December is an amped up time of year. Between the decorating, gifting, hostessing and general mostesting, it can rattle the most jolly of souls. For kids with autism, anxiety or other Special Needs, this time of year can be downright daunting.

Following are a few tips from area experts on how to calm the chaos for your child this December.

Take it one day at a time. "Focus on what's going on that day versus stressing about what's coming up in the future," said Sheila Habarad, clinical director for Behavior Analysis Center for Autism in Zionsville. She says a lot of children don't know what to expect at holiday gatherings or understand how long the event is going to last. Helping your child focus on that day's activities may alleviate some anxiety.

Plan the road ahead. Jane Grimes, enrollment director for the Applied Behavior Center for Autism, suggests planning out trips in advance so you can provide a visual schedule for your child on what things you are going to do as well as some pictures of the people your family will be visiting over the holidays.

Prepare hosts. Be upfront with hosts about your child's needs advises Mary Rosswurm, executive director of Little Star Center. If your child is likely to need a quiet place for refuge during an evening at auntie's house, then ask auntie in advance if she can make a bedroom available to accommodate your child. Let her also know of any special nutritional requirements your child has so she can cook or cater in according to your child's needs or you can bring along special food. Prepare so there is a plan in place before a crisis occurs.

Prepare your child. "Read books about going to grandma's house and engage in activities related to grandma's house," said Habarad. She suggests making grandma, or whoever is hosting the gathering, a present so your child and grandma will have something to talk about.

Be on time or early. Arriving early or right on time to the gathering, event or holiday outing can help families avoid some chaos.

Bring a few of your child's favorite things. Attending a party with lots of people, noise and expectations can be hard for many kids. Help your child cope by bringing a few of his or her favorite things such as a beloved blanket or iTouch.

Enlist peers for support. Grimes suggests asking cousins who are patient and perhaps a little older to help show your child how to do activities others are engaged in or to just sit on the floor or at the table with your child playing a game or coloring.

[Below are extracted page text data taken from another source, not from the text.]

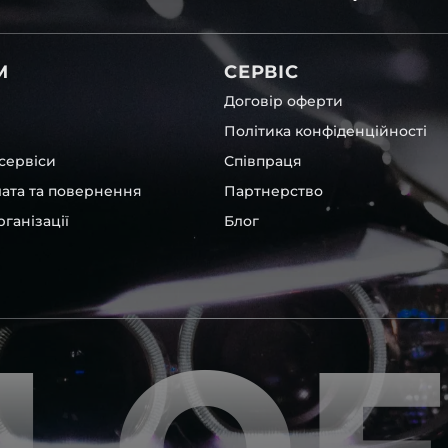
вітла для Chevrolet , у нас
М
СЕРВІС
Договір оферти
Політика конфіденційності
сервіси
Співпраця
лата та повернення
Партнерство
ганізації
Блог
нших, які будуть на 100 %
ентичні та унікальні.
шому офісі та оптовому
ювання – на всіх
ипом – для швидкої
користовувати будь-які
 і пару чи комплект.
ретельно перевіряють та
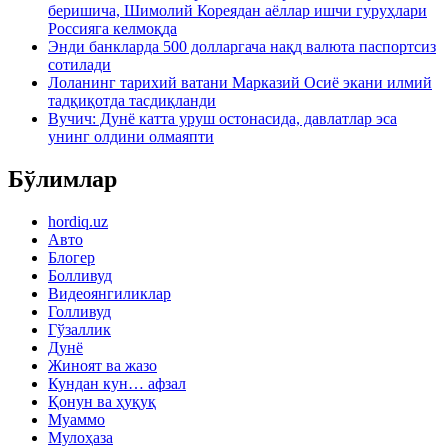
беришича, Шимолий Кореядан аёллар ишчи гуруҳлари
Россияга келмоқда
Энди банкларда 500 долларгача нақд валюта паспортсиз
сотилади
Лоланинг тарихий ватани Марказий Осиё экани илмий
тадқиқотда тасдиқланди
Вучич: Дунё катта уруш остонасида, давлатлар эса
унинг олдини олмаяпти
Бўлимлар
hordiq.uz
Авто
Блогер
Болливуд
Видеоянгиликлар
Голливуд
Гўзаллик
Дунё
Жиноят ва жазо
Кундан кун… афзал
Қонун ва ҳуқуқ
Муаммо
Мулоҳаза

Get some shut eye. Life with a well-rested child is much saner than life with an unrested child. Parents know it. Kids know it. Stick to a sleep schedule and bedtime routine as closely as possible and looming chaos will be more controlled. Mind your sleep needs too.

Have a sitter on speed dial. Sometimes your child is having a bad day. Sometimes the event is too overwhelming for the entire family to attend. That's okay. If you are comfortable leaving your child with a sitter, then sometimes that is the best option for everyone.

Relax. "It's not a teaching time. Don't look at it as an opportunity to teach your child to play with his cousins. Just make it through the day. If he wants to play video games by himself let him. So many times as good parents we think we have to put on a show, but the holidays are not a great time. Everybody wants to make it out alive," Rosswurm said. After all, it's a parent's holiday to enjoy too.